* _Aufgabe_
Stelle die Datensätze von der Zeile mit „Please work out“ bis zur Zeile mit „-0.169295, 0.982281, 0.105725]]“, beide eingeschlossen, als CSV mit den zwei Spalten eingabe und ausgabe dar. Jeder Datensatz kommt in eine Zeile, sein Text unter eingabe und die zugehörige Antwort unter ausgabe, jeweils in einem Feld in Anführungszeichen, wobei Zeilenumbrüche durch Leerzeichen ersetzt werden.

* _Quellmaterial_
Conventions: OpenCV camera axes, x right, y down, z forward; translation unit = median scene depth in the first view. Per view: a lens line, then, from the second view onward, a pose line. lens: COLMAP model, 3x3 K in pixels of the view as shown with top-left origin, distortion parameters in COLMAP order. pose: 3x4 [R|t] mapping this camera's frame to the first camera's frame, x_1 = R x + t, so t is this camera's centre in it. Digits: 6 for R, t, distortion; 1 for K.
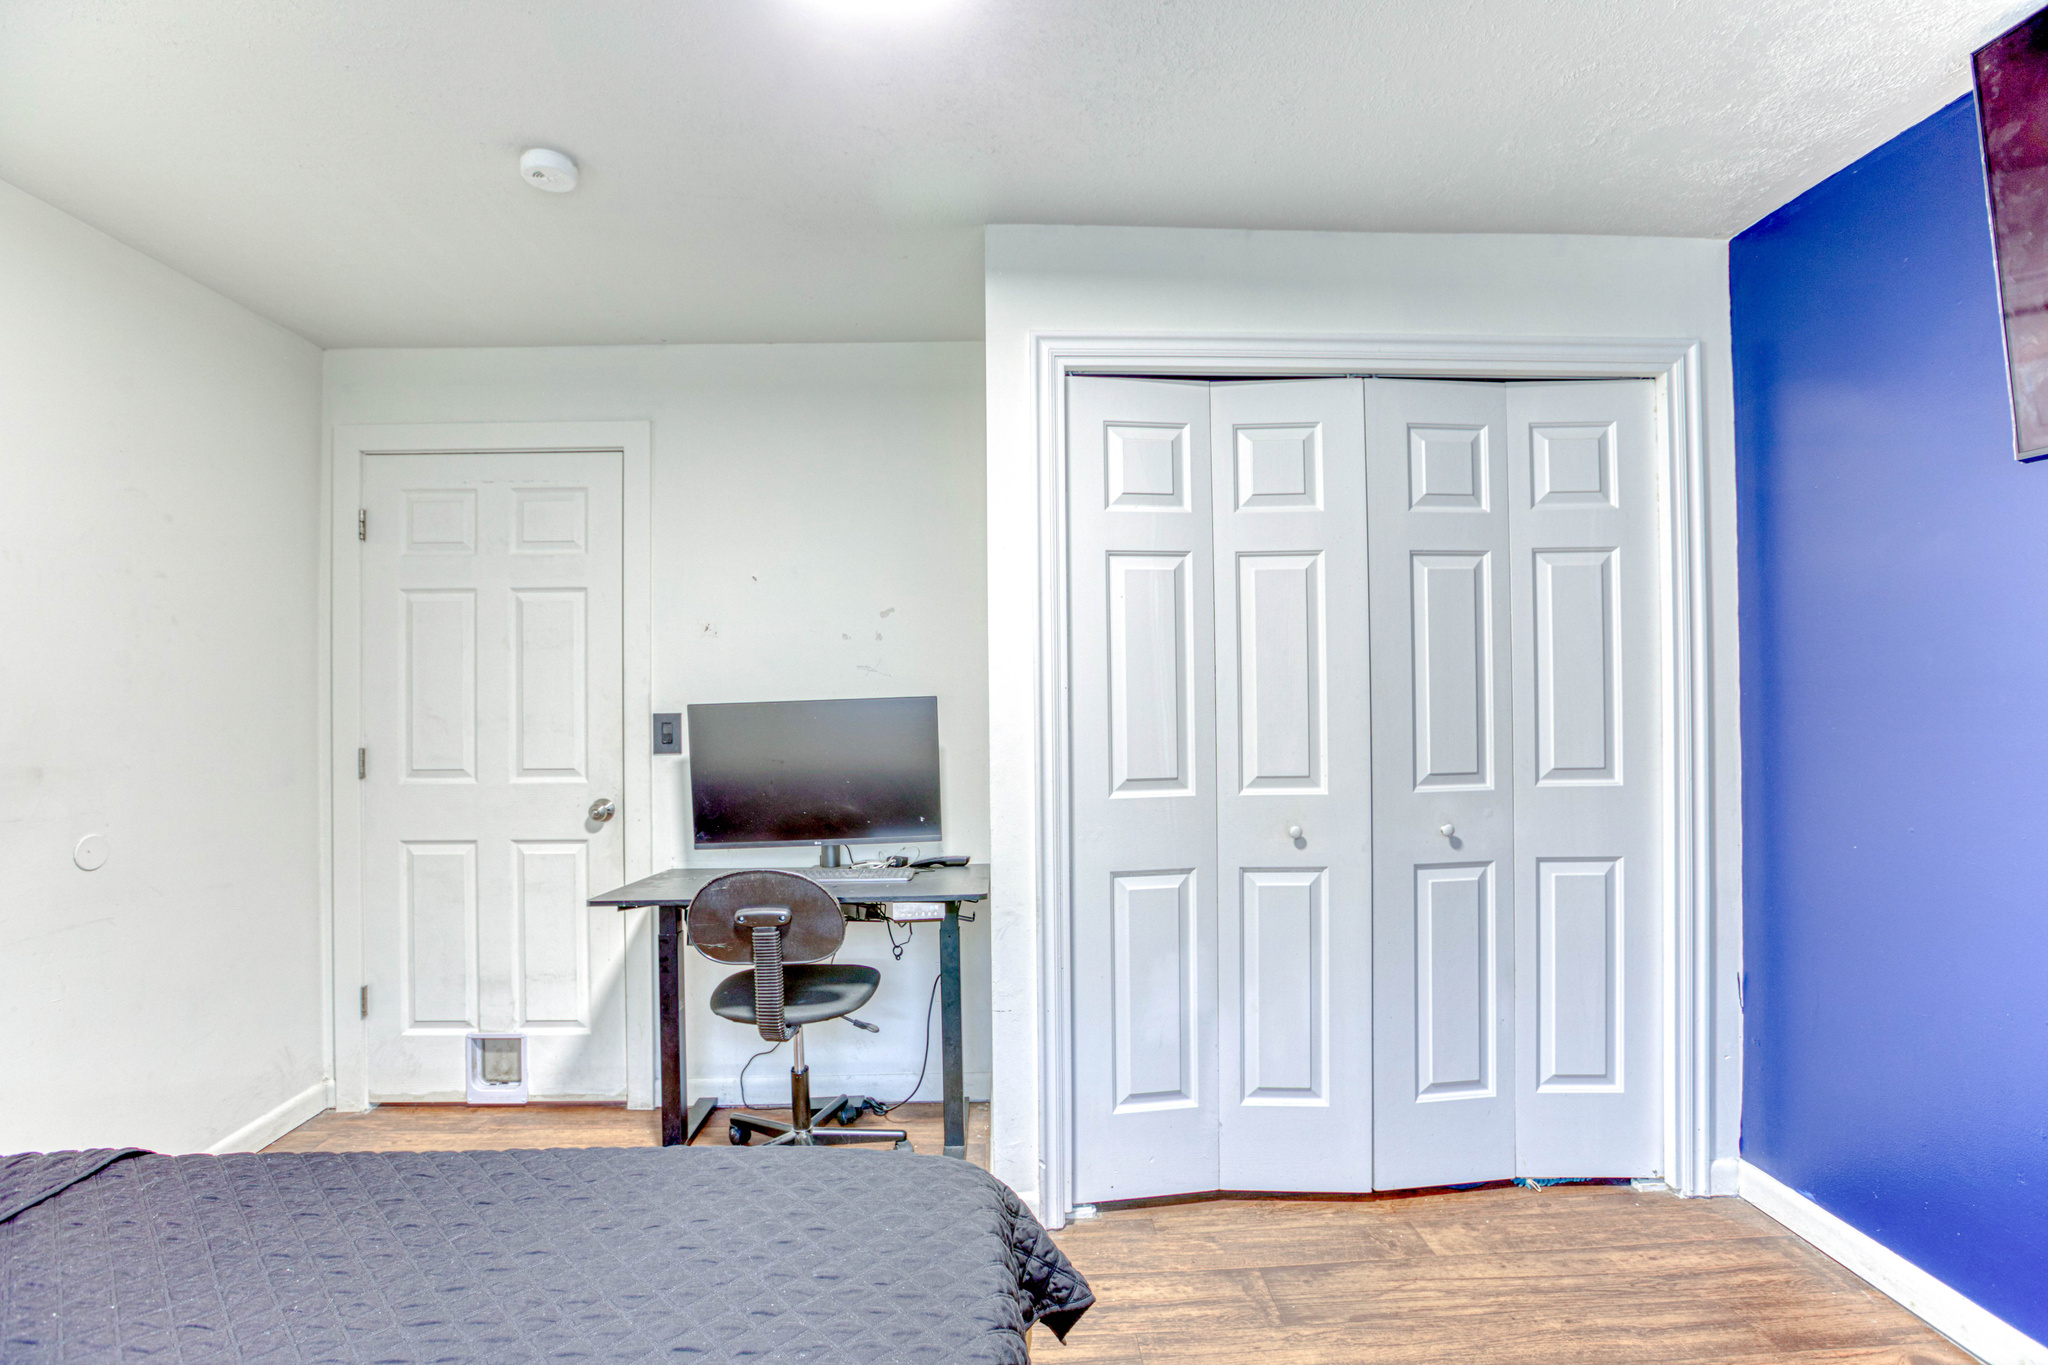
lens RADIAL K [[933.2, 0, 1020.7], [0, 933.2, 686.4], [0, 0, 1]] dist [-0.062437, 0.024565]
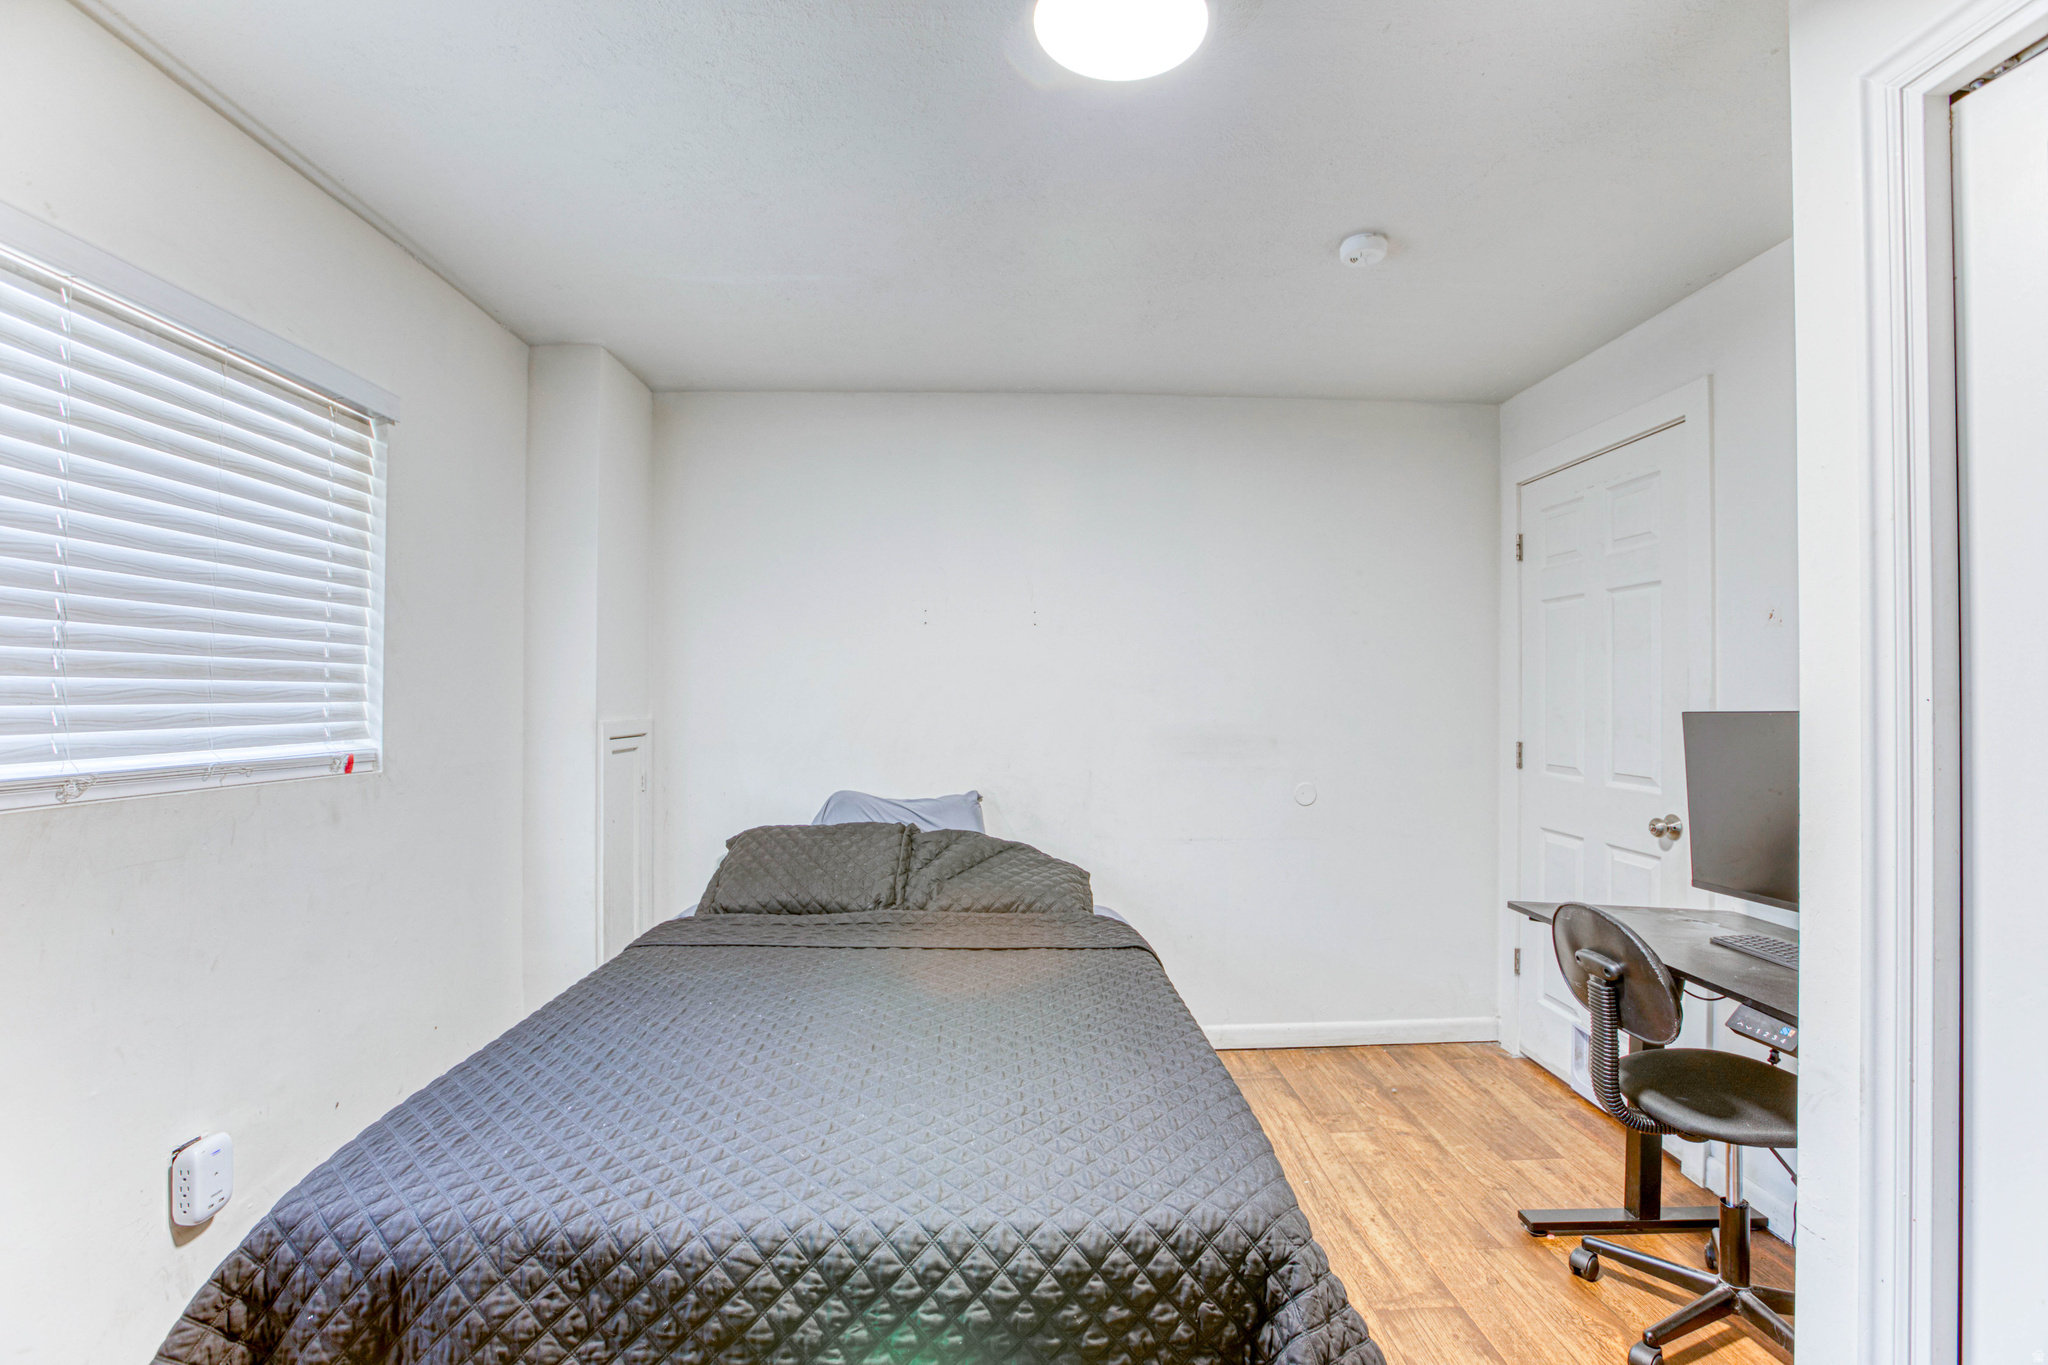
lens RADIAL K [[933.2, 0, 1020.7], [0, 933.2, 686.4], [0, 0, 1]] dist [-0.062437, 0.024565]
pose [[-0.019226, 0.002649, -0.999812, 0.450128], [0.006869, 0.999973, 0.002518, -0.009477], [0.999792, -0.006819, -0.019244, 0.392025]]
---
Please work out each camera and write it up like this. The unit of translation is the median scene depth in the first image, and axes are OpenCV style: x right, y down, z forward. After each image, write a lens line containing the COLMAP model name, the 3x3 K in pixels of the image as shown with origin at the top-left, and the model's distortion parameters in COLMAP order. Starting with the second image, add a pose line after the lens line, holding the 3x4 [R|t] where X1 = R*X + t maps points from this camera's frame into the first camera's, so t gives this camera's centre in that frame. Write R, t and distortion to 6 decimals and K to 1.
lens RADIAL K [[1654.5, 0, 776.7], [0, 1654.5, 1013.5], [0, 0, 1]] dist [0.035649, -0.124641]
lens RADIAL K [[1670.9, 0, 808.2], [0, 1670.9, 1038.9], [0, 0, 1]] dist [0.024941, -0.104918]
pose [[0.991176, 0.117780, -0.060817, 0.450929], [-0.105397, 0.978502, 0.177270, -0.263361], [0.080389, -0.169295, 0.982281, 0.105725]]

* _Lösung_
eingabe,ausgabe
"Please work out each camera and write it up like this. The unit of translation is the median scene depth in the first image, and axes are OpenCV style: x right, y down, z forward. After each image, write a lens line containing the COLMAP model name, the 3x3 K in pixels of the image as shown with origin at the top-left, and the model's distortion parameters in COLMAP order. Starting with the second image, add a pose line after the lens line, holding the 3x4 [R|t] where X1 = R*X + t maps points from this camera's frame into the first camera's, so t gives this camera's centre in that frame. Write R, t and distortion to 6 decimals and K to 1.","lens RADIAL K [[1654.5, 0, 776.7], [0, 1654.5, 1013.5], [0, 0, 1]] dist [0.035649, -0.124641] lens RADIAL K [[1670.9, 0, 808.2], [0, 1670.9, 1038.9], [0, 0, 1]] dist [0.024941, -0.104918] pose [[0.991176, 0.117780, -0.060817, 0.450929], [-0.105397, 0.978502, 0.177270, -0.263361], [0.080389, -0.169295, 0.982281, 0.105725]]"